Yesterday it snowed and blowed; a blustery day if ever there was one. I don't like snow very much any more, but some people do.To amuse them, I take them out in it, which they appear to enjoy. I don't know why. After we come in they sleep a lot, which I am in favor of.Boo likes it, I think, more than Dazee. Dazee likes it for the novelty. Boo loves it for what it is.
I've been doing some (unusual) non-work knitting lately. I made two tams for tam class; one is here. Wait. That's work knitting. Oh well. I've also knocked out some stuff for Warm Woolies using orphaned yarn.I'm also mildly, and probably only temporarily as work will intrude, obsessed with the idea of knitting Elizabeth's year. This is February, or what I managed to get done of it. Mismatched, but present. This may take me more than a year, because I don't feel like I'll have dune it until I've done all the variants as well.And would you look at this? Knitted poultry. Somehow I doubt she'll lay any time soon, but she makes up for it by brightening the house a little! She's the current Ready Set Knit KAL. I just knitted a little along-er to clear my plate for new projects and work. Mods - actually, not many. I did reduce the length of her wattles a bit, but that's because I have chickens and short wattles are more hen-like, and being a stickler about poultry, well...and for her embellishments I did a lazy daisy and french knot flower motif, I am not sure why. There was no planning involved. I just grabbed yarn and started. I'm debating doing more, and possibly adding beads somewhere, maybe between flowers - again, I don't really know why or where, and I don't know if I will. She needs to let me know what she wants. One eye is a bit angry looking, which makes sense, since I am naming her Eleanor, after my oldest and often grumpiest hen! Unusually, I used the actual recommended yarn, Blue Sky Dyed Cotton, although in colors Mary helped me pick when she discovered me picking "real" chicken colors. This was fun and fast to knit, and I enjoyed it; a bit of frivolity is a good thing!
Hey, want to hear something funny?
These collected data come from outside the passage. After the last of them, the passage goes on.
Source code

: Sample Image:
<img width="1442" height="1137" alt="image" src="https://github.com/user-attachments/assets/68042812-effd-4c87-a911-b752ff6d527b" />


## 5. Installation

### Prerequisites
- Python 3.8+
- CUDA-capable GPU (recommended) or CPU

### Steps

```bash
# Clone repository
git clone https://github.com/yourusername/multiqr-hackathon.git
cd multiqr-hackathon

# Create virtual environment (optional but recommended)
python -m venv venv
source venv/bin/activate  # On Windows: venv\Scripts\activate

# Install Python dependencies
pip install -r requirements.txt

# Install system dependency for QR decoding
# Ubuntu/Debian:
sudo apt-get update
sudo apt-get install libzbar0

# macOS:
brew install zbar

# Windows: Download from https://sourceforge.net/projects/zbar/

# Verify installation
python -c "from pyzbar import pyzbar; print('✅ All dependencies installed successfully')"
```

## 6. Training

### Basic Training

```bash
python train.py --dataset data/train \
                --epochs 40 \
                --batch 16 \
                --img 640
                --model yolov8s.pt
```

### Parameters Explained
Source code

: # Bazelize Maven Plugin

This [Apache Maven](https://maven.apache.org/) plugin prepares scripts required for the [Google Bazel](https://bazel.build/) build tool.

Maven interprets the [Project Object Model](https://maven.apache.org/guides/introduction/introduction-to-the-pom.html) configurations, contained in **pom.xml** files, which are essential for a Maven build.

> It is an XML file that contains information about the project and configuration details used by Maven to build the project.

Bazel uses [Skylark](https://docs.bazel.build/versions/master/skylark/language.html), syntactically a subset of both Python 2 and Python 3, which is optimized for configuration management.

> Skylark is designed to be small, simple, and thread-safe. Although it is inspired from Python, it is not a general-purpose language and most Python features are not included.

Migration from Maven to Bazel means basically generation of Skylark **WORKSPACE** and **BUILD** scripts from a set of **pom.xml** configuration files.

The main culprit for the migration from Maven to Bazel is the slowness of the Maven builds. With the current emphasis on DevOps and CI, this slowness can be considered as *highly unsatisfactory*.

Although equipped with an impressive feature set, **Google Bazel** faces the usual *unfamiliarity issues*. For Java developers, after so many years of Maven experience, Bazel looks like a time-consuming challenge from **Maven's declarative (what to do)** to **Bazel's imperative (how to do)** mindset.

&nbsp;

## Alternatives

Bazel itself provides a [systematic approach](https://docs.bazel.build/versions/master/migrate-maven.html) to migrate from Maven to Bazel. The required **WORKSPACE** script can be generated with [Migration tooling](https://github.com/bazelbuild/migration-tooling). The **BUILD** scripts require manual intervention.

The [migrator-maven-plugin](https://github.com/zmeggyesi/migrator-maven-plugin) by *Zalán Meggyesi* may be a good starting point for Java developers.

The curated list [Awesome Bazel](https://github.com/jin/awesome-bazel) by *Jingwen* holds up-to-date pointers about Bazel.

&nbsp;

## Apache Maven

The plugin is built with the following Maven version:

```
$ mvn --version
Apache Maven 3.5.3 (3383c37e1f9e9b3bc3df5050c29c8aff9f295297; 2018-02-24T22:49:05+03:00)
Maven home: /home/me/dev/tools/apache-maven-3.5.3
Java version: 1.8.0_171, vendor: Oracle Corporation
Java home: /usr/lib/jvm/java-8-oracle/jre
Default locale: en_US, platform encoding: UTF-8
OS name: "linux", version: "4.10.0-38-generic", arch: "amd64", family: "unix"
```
All year long I've been very hands off when it comes to the college with the kid. Very much enabling her to take care of things herself, no helicopter parent am I, after all she's almost 21 and needs to take care of herself and all that, right? Wanna see a turn-around? She spiked a temp and developed all the signs of Influenza. The school NP told her to take ibuprophen and cough syrup and rest. Well, she's got asthma, and while it's mostly under control now a "little" thing like the flu could have her in the local hospital before you can say "Wow, Meg, your mom is crazy!" I went all psycho helicopter mommy. I called the NP. I asked for a Tamiflu prescription. I called the kid. I made her find a ride to the pharmacy. I gave the pharmacy my Visa number over the phone. I told my husband that he'd better be prepared for me to go out there and take care of things myself if things didn't get done in the next hour. I told him if she didn't get the drugs I was going to sue somebody. I was a shadow of myself, really; a demanding, hovering, aggressive, psychotic shadow. Amazing what motherhood can do to a person, huh?